J'ai erré ensuite, un certain temps. J'ai cultivé mon Jardin et mon chagrin, survécu en vendant mes produits, comme font beaucoup de Lotophagos. Je rêvais de Nicias, chaque nuit. Je songeais à Destin, je l'imaginais ricanant, caustique et cynique : moi vivant, Nicias mort. Pourquoi prendre la vie d'un génie, si pleine d'espoir pour tout le peuple Esvari, et pas la mienne, grise, stérile ?

Et puis, un jour, je ne sais plus quand, dans la fumée de mes drogues, Destin m'a visité. Mais Destin a pris un visage étrange, celui d'un homme sans âge, peut-être jeune, peut-être vieillard, grand et élégant, aux yeux infiniments changeants et au sourire pointu de requin. J'ai frissonné dans ma transe ; sans l'avoir jamais vu, je connaissais ce visage. C'était celui du Receleur, celui du Maître du Marché Pied-de-Poule, celui que l'on nomme parfois Vheld', et que l'on préfère, le plus souvent, ne pas nommer, comme pour bannir son existence.

Dans ma transe, Vheld' souriait de ses dents acérées, mâchonnant un calumet fumant, désinvolte. Et dans ma transe, Vheld' m'a parlé.

" Une vie est une vie. Une vie est un prix comme un autre. Quel meilleur prix pour une vie qu'une autre vie ? "
" Est-ce possible ? " ai-je demandé sans ouvrir les yeux.

Vheld' s'est mis à rire, et son rire me perçait les tympans comme une infinité d'aiguilles.

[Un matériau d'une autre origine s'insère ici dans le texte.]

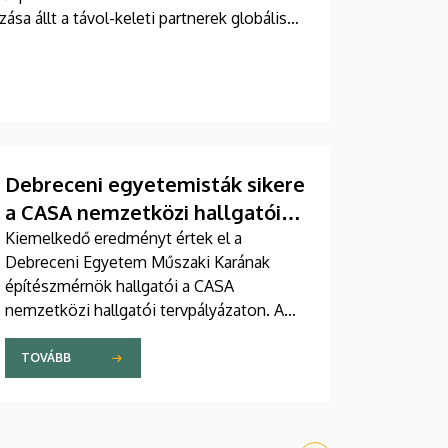
a állt a távol-keleti partnerek globális
Debreceni egyetemisták sikere
a CASA nemzetközi hallgatói
tervpályázaton
Kiemelkedő eredményt értek el a
Debreceni Egyetem Műszaki Karának
építészmérnök hallgatói a CASA
nemzetközi hallgatói tervpályázaton. A
rangos megmérettetésen a nemzetközi
zsűri által kiválasztott tíz legjobb
TOVÁBB
pályamunka közül három a debreceni
hallgatók tervei közül került ki.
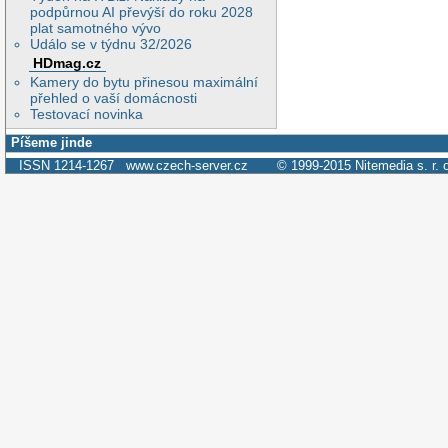
podpůrnou AI převýší do roku 2028
plat samotného vývo
Událo se v týdnu 32/2026
HDmag.cz
Kamery do bytu přinesou maximální
přehled o vaší domácnosti
Testovací novinka
Píšeme jinde
ISSN 1214-1267
www.czech-server.cz
© 1999-2015
Nitemedia s. r. 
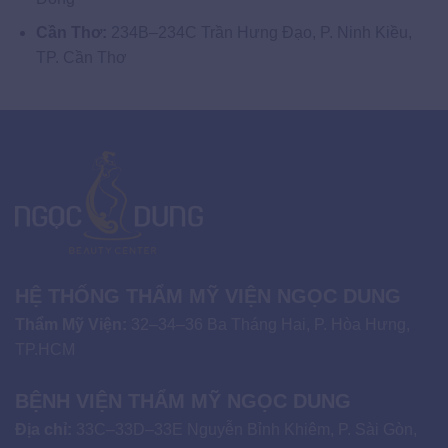
Cần Thơ:
234B–234C Trần Hưng Đạo, P. Ninh Kiều,
TP. Cần Thơ
HỆ THỐNG THẨM MỸ VIỆN NGỌC DUNG
Thẩm Mỹ Viện:
32–34–36 Ba Tháng Hai, P. Hòa Hưng,
TP.HCM
BỆNH VIỆN THẨM MỸ NGỌC DUNG
Địa chỉ:
33C–33D–33E Nguyễn Bỉnh Khiêm, P. Sài Gòn,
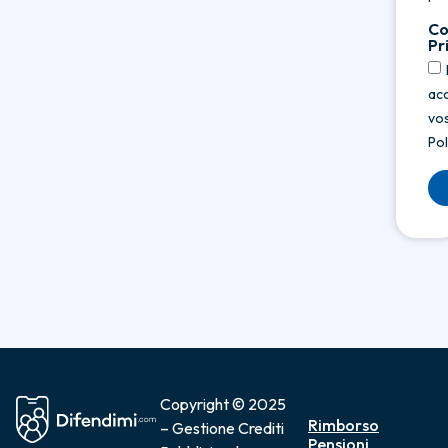
Co
Pr
acc
vos
Pol
Copyright © 2025
Rimborso
– Gestione Crediti
Pensioni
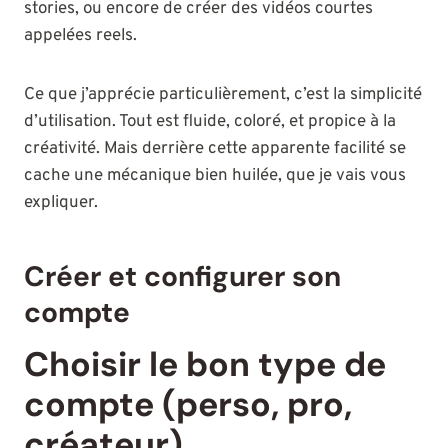
stories, ou encore de créer des vidéos courtes
appelées reels.
Ce que j’apprécie particulièrement, c’est la simplicité
d’utilisation. Tout est fluide, coloré, et propice à la
créativité. Mais derrière cette apparente facilité se
cache une mécanique bien huilée, que je vais vous
expliquer.
Créer et configurer son
compte
Choisir le bon type de
compte (perso, pro,
créateur)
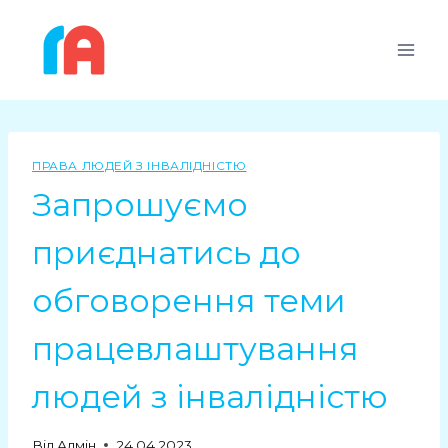
Перейти
до
вмісту
ПРАВА ЛЮДЕЙ З ІНВАЛІДНІСТЮ
Запрошуємо
приєднатись до
обговорення теми
працевлаштування
людей з інвалідністю
Від
Адмін
24.04.2023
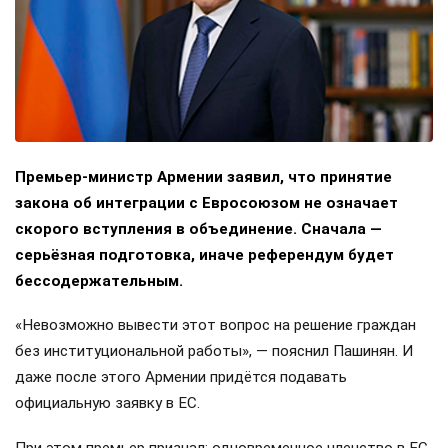
Премьер-министр Армении заявил, что принятие
закона об интеграции с Евросоюзом не означает
скорого вступления в объединение. Сначала —
серьёзная подготовка, иначе референдум будет
бессодержательным.
«Невозможно вывести этот вопрос на решение граждан
без институциональной работы», — пояснил Пашинян. И
даже после этого Армении придётся подавать
официальную заявку в ЕС.
При этом премьер признал: одновременное членство в ЕС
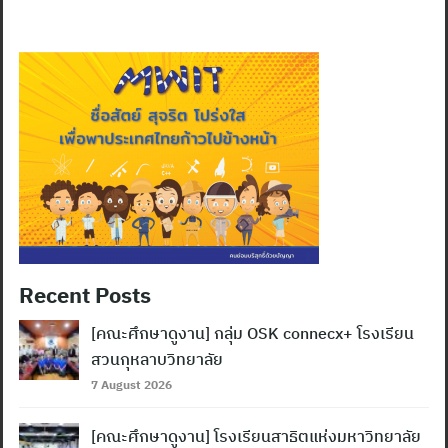
Recent Posts
[คณะศึกษาดูงาน] กลุ่ม OSK connecx+ โรงเรียน
สวนกุหลาบวิทยาลัย
7 August 2026
[คณะศึกษาดูงาน] โรงเรียนสาธิตแห่งมหาวิทยาลัย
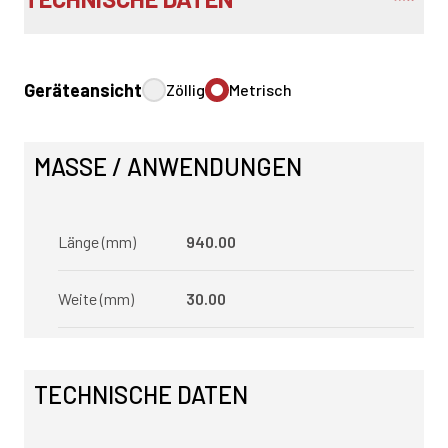
Geräteansicht
Zöllig
Metrisch
MASSE / ANWENDUNGEN
Länge (mm)
940.00
Weite (mm)
30.00
TECHNISCHE DATEN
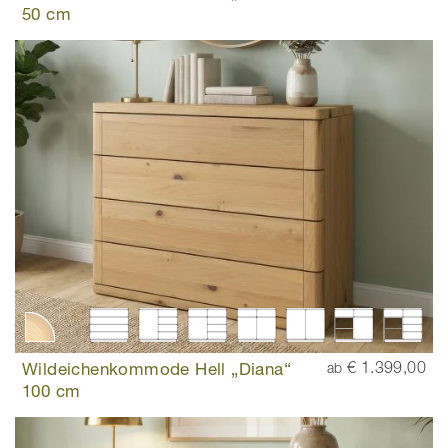
50 cm
Wildeichenkommode Hell „Diana“
€ 1.399,00
ab
100 cm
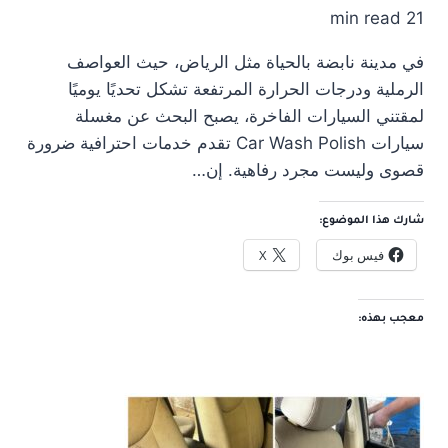
21 min read
في مدينة نابضة بالحياة مثل الرياض، حيث العواصف
الرملية ودرجات الحرارة المرتفعة تشكل تحديًا يوميًا
لمقتني السيارات الفاخرة، يصبح البحث عن مغسلة
سيارات Car Wash Polish تقدم خدمات احترافية ضرورة
قصوى وليست مجرد رفاهية. إن…
شارك هذا الموضوع:
فيس بوك
X
معجب بهذه:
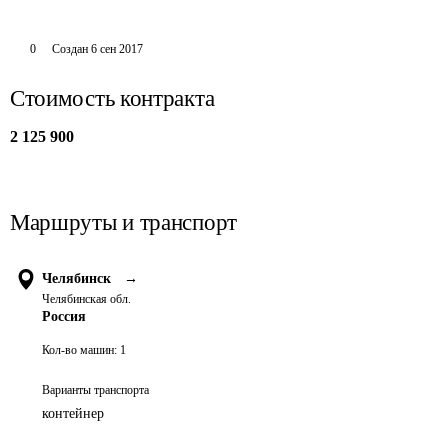
0
Создан
6 сен 2017
Стоимость контракта
2 125 900
Маршруты и транспорт
Челябинск
→
Челябинская обл.
Россия
Кол-во машин:
1
Варианты транспорта
контейнер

" Tout est possible au Marché Pied-de-Poule. Pourquoi ne pas essayer ? Qu'est-ce que cela te coûte, après tout ? C'est comme si tu étais déjà mort. "

Je suis sorti de ma transe en criant.

Maintenant, je marche. J'erre à nouveau. Je vais au sud, toujours au sud. Il y a une maxime Esvarienne qui dit "Trouve pour quoi ton existence est faite. Seuls les morts ne sont utiles à personne." Je n'ai pas de talent, je ne suis pas un génie, mon nom ne sera pas chanté dans les Mémoires. Mais je possède le bien qui a été injustement retiré à Nicias. Je suis en vie. Et je vais au Sud, car c'est au Sud que va le Marché Pied-de-Poule. Vheld', ce diable qui me visite parfois dans mes rêves et se gausse, me l'a dit. Je rattraperai le Marché, et je vendrai ma vie contre celle de Nicias. Alors, il pourra finir son Grand Oeuvre, et moi, à défaut d'avoir vécu, à défaut d'avoir pu l'aimer, au moins, je serai mort utilement.

Mais le Marché se déplace vite et sans cesse. Et j'ai beau marcher, jamais je n'aperçois la haute tour montée sur pattes, le bâtiment-monstre et sa traîne colorée de marchands ambulants, suivant le Marché comme les malédictions suivent la Bête. J'ai beau marcher, il me distance toujours.

Décidément, ma vie n'est qu'un vaste échec.